Large Language Model (LLM) unlearning aims to erase or suppress undesirable
knowledge within the model, offering promise for controlling harmful or private
information to prevent misuse. However, recent studies highlight its limited
efficacy in real-world scenarios, hindering practical adoption. In this study,
we identify a pervasive issue underlying many downstream failures: the
effectiveness of existing unlearning methods heavily depends on the form of
training samples and frequently fails to generalize to alternate expressions of
the same knowledge. We formally characterize this problem as Form-Dependent
Bias and systematically investigate its specific manifestation patterns across
various downstream tasks. To quantify its prevalence and support future
research, we introduce ORT, a novel benchmark designed to evaluate the
robustness of unlearning methods against variations in knowledge expression.
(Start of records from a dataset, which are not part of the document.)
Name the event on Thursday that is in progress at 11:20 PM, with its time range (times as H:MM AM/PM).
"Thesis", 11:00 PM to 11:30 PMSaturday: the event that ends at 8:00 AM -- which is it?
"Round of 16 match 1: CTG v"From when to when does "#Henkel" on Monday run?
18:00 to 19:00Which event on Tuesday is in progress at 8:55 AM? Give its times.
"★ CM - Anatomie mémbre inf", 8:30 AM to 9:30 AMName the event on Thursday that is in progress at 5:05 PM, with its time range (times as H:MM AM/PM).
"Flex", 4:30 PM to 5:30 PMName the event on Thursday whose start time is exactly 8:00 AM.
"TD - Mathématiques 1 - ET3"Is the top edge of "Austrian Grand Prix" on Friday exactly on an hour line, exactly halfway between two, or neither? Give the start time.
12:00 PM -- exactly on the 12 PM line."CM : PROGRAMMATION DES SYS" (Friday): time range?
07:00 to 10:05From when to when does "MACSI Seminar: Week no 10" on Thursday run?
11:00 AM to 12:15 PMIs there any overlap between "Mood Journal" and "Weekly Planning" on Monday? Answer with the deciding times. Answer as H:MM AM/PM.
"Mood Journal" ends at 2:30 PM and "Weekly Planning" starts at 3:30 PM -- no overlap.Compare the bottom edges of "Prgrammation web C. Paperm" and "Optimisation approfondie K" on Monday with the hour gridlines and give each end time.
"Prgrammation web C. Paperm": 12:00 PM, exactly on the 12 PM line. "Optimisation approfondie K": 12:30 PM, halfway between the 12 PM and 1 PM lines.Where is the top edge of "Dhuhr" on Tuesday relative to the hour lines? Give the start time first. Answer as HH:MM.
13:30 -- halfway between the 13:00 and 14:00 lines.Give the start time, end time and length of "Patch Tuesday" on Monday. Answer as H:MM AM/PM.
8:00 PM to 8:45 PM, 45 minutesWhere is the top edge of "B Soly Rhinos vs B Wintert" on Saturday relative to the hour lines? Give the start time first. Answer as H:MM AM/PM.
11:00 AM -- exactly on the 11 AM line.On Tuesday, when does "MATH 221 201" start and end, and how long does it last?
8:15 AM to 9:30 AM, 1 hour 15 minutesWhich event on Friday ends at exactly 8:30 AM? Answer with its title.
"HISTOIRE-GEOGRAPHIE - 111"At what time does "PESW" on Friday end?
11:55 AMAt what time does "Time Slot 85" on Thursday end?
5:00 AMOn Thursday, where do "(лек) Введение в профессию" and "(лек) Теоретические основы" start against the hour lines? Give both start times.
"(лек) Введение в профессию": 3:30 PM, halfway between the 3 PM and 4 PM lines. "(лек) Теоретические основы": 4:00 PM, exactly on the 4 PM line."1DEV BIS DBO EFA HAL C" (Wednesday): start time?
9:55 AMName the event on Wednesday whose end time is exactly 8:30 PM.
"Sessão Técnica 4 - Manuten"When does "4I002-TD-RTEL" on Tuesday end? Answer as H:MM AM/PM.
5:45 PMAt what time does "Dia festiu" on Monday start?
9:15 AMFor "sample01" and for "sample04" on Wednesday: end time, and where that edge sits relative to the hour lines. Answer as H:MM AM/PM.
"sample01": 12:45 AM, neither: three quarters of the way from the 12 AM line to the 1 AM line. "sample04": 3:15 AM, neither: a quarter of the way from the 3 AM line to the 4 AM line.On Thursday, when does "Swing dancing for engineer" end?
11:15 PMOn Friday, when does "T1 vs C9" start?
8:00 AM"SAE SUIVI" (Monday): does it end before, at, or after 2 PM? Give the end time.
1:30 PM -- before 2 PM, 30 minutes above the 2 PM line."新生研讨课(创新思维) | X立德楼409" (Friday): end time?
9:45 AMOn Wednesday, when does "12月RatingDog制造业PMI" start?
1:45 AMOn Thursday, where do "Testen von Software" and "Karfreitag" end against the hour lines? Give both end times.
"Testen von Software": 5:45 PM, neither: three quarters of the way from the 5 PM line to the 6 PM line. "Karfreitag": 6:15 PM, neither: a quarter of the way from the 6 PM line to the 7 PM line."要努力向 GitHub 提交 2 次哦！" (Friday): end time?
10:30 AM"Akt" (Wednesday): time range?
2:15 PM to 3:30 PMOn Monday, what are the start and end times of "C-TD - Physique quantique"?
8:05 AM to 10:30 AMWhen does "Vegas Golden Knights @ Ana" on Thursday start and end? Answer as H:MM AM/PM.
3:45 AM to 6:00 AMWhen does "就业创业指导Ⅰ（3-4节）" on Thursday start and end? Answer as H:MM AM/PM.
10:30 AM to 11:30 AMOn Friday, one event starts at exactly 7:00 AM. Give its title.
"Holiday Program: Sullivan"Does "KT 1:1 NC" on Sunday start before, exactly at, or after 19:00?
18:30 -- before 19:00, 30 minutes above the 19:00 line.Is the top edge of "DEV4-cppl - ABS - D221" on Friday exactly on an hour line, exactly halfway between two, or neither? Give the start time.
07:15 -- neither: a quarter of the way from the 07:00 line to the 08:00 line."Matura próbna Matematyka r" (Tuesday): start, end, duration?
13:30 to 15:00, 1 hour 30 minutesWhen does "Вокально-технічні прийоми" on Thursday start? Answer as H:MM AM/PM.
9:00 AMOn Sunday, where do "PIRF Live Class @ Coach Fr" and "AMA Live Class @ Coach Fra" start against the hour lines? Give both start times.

Results reveal that Form-Dependent Bias is both widespread and severe among
current techniques.
We argue that LLM unlearning should be form-independent to address the
endless forms of downstream tasks encountered in real-world security-critical
scenarios. Towards this goal, we introduce Rank-one Concept Redirection (ROCR),
a novel training-free method, as a promising solution path. ROCR performs
unlearning by targeting the invariants in downstream tasks, specifically the
activated dangerous concepts. It is capable of modifying model parameters
within seconds to redirect the model's perception of a specific unlearning
target concept to another harmless concept. Extensive experiments demonstrate
that ROCR significantly improves unlearning effectiveness compared to
traditional methods while generating highly natural outputs.